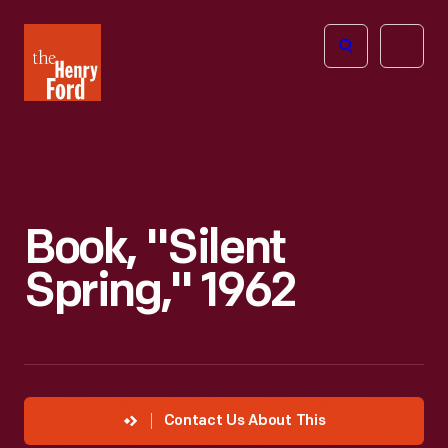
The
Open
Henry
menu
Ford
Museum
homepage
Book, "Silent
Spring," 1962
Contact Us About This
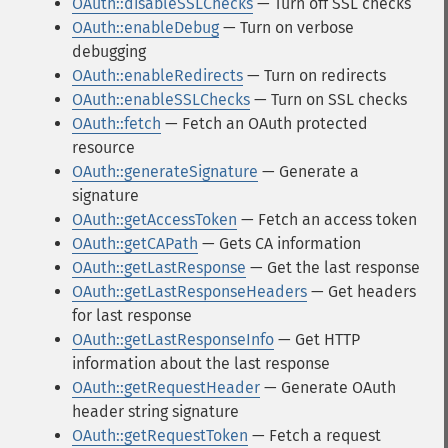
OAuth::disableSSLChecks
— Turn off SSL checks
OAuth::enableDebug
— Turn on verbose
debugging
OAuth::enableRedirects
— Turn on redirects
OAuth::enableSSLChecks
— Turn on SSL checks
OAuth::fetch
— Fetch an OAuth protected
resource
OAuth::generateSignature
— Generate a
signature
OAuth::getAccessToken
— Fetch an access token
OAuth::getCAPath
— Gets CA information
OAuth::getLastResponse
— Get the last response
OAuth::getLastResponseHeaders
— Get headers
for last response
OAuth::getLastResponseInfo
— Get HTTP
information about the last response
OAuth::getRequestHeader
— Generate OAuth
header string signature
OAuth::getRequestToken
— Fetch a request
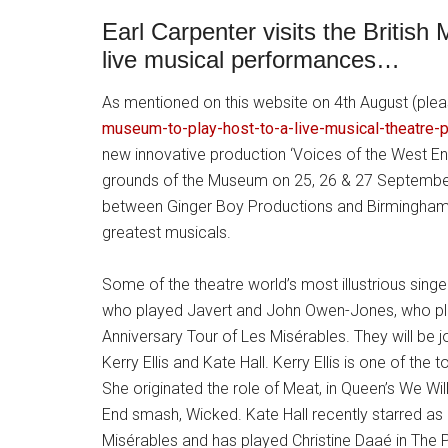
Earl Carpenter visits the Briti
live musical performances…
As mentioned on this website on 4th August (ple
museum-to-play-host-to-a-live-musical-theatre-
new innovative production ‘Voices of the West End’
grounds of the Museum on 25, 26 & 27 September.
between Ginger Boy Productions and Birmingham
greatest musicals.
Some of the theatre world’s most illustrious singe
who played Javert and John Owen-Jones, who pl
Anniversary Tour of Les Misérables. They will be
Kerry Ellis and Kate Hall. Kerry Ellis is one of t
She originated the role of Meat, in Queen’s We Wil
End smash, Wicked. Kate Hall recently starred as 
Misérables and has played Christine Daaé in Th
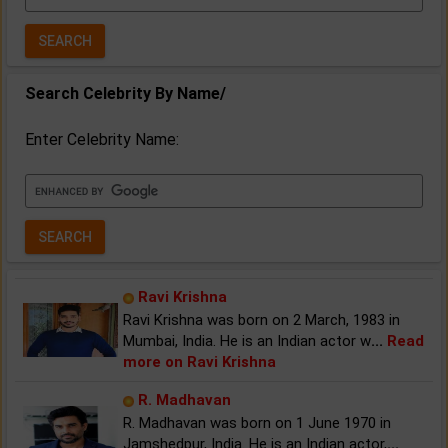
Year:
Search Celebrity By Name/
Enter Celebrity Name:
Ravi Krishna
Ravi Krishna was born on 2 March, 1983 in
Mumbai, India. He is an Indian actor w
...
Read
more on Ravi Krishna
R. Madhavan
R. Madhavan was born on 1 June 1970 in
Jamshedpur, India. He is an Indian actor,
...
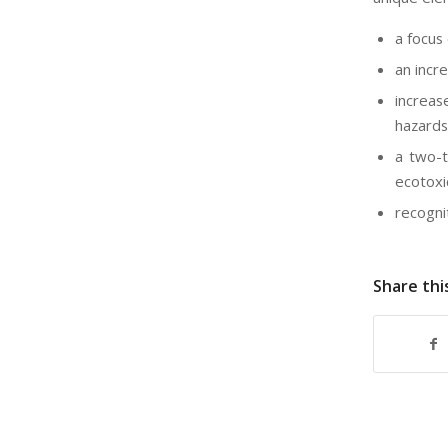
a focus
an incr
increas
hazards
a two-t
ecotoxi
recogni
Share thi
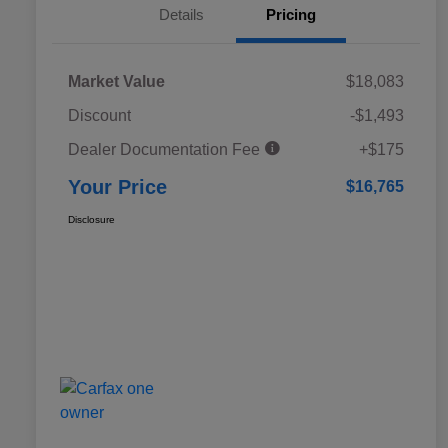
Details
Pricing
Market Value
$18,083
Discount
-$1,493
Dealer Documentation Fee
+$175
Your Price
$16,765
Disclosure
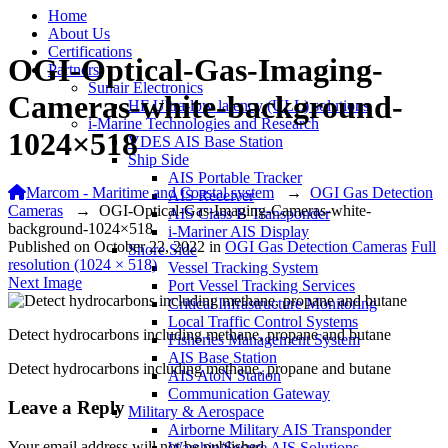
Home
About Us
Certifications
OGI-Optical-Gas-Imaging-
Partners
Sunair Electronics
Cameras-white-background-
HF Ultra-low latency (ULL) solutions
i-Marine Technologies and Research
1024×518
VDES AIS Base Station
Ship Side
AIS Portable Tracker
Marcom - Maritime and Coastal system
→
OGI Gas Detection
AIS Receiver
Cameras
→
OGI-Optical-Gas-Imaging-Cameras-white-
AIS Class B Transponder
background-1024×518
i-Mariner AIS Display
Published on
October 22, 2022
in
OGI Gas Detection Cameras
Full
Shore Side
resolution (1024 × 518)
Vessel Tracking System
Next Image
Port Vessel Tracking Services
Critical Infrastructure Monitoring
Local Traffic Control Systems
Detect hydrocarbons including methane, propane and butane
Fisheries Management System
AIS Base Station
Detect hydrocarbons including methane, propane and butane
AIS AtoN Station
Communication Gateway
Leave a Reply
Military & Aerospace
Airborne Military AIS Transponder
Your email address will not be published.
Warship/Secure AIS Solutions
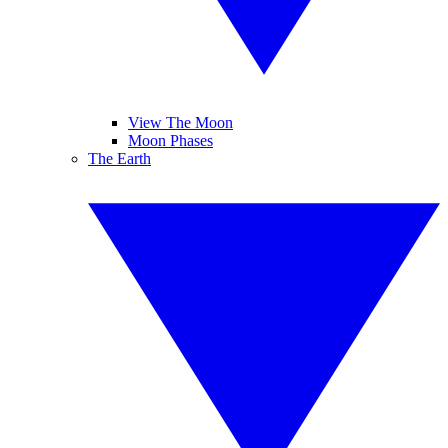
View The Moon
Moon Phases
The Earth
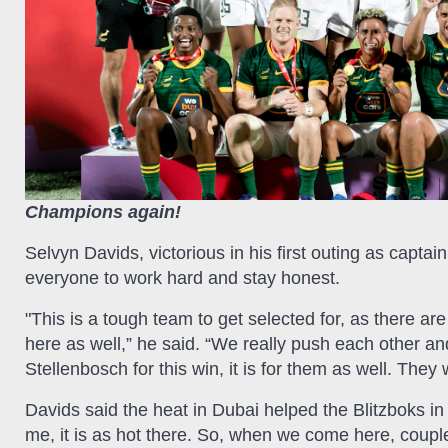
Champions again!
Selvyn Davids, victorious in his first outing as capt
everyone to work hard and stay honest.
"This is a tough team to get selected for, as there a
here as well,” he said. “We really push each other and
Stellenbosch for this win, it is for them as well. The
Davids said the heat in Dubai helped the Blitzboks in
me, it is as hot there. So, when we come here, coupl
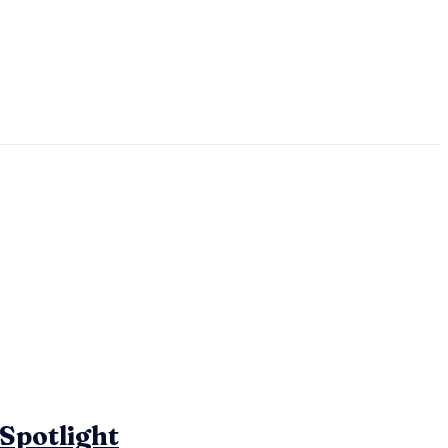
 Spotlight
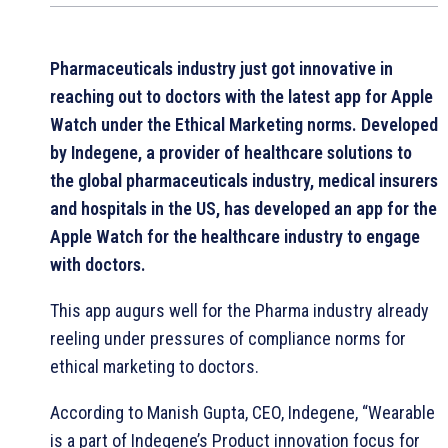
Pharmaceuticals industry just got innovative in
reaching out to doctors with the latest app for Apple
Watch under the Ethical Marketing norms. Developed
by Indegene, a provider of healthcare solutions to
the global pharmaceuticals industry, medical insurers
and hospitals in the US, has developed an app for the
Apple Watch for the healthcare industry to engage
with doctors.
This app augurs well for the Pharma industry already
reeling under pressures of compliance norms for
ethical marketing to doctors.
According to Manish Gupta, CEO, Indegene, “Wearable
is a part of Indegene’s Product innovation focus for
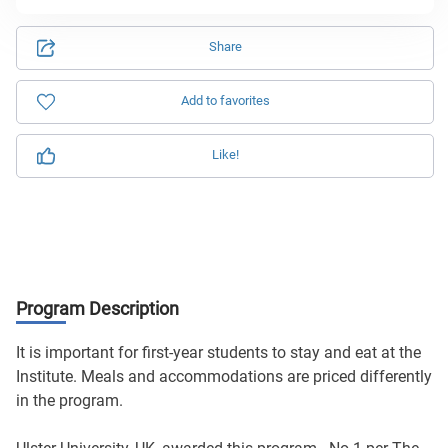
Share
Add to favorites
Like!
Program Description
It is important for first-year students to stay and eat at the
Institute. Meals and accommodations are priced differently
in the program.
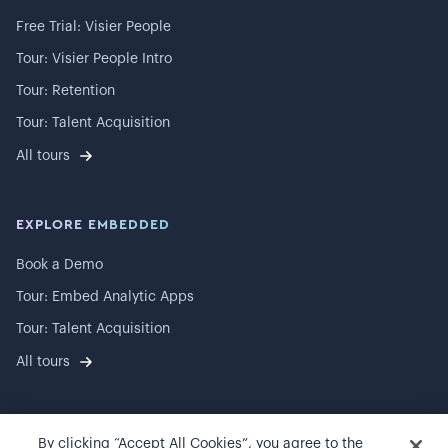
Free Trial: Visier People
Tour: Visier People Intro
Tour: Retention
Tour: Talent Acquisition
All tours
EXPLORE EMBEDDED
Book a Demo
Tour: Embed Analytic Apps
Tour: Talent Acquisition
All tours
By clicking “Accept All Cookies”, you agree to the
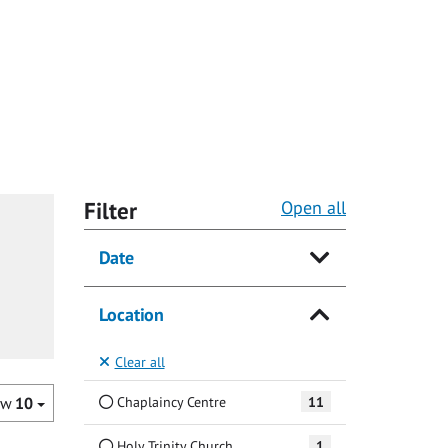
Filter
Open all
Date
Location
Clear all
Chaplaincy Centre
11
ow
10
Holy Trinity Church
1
+ + + + +
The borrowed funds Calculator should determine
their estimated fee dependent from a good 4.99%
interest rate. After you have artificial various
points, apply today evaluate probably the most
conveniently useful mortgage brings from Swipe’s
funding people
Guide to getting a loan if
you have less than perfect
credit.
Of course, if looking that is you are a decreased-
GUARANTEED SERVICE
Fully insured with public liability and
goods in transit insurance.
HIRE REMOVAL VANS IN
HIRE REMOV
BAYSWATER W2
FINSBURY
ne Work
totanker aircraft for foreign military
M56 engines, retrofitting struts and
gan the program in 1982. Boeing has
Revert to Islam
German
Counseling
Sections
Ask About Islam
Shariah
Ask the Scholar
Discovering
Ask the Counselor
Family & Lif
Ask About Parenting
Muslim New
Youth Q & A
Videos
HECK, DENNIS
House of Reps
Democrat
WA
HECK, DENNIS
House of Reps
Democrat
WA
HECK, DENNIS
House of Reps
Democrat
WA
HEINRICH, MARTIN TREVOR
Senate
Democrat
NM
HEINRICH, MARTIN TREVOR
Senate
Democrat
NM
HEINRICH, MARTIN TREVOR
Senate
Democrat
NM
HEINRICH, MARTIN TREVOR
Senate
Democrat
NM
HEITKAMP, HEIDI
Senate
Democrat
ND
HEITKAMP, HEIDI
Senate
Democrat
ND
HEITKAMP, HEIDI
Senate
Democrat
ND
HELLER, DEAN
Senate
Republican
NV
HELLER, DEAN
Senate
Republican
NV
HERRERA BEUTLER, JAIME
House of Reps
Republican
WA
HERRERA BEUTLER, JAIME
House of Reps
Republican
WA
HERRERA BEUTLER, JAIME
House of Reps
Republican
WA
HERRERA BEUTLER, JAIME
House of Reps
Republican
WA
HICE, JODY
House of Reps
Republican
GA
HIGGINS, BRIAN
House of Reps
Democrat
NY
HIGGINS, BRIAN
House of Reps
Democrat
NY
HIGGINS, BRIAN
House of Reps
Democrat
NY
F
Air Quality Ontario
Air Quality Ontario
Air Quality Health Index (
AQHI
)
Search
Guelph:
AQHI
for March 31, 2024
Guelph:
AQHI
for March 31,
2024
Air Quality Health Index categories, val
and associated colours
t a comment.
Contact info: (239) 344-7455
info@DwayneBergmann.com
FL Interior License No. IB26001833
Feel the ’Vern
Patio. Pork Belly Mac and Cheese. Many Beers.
+ + + + +
TASK » Copy the material word for word, from the line containing "OAuth::disableSSLChecks" through the line containing "Misérables and has", leaving out the pictures.

SOLUTION TO THIS PROBLEM »
OAuth::disableSSLChecks
— Turn off SSL checks
OAuth::enableDebug
— Turn on verbose
debugging
OAuth::enableRedirects
— Turn on redirects
OAuth::enableSSLChecks
— Turn on SSL checks
OAuth::fetch
— Fetch an OAuth protected
resource
OAuth::generateSignature
— Generate a
signature
OAuth::getAccessToken
— Fetch an access token
OAuth::getCAPath
— Gets CA information
OAuth::getLastResponse
— Get the last response
OAuth::getLastResponseHeaders
— Get headers
for last response
OAuth::getLastResponseInfo
— Get HTTP
information about the last response
OAuth::getRequestHeader
— Generate OAuth
header string signature
OAuth::getRequestToken
— Fetch a request
Earl Carpenter visits the Briti
live musical performances…
As mentioned on this website on 4th August (ple
museum-to-play-host-to-a-live-musical-theatre-
new innovative production ‘Voices of the West End’
grounds of the Museum on 25, 26 & 27 September.
between Ginger Boy Productions and Birmingham
greatest musicals.
Some of the theatre world’s most illustrious singe
who played Javert and John Owen-Jones, who pl
Anniversary Tour of Les Misérables. They will be
Kerry Ellis and Kate Hall. Kerry Ellis is one of t
She originated the role of Meat, in Queen’s We Wil
End smash, Wicked. Kate Hall recently starred as 
Misérables and has played Christine Daaé in Th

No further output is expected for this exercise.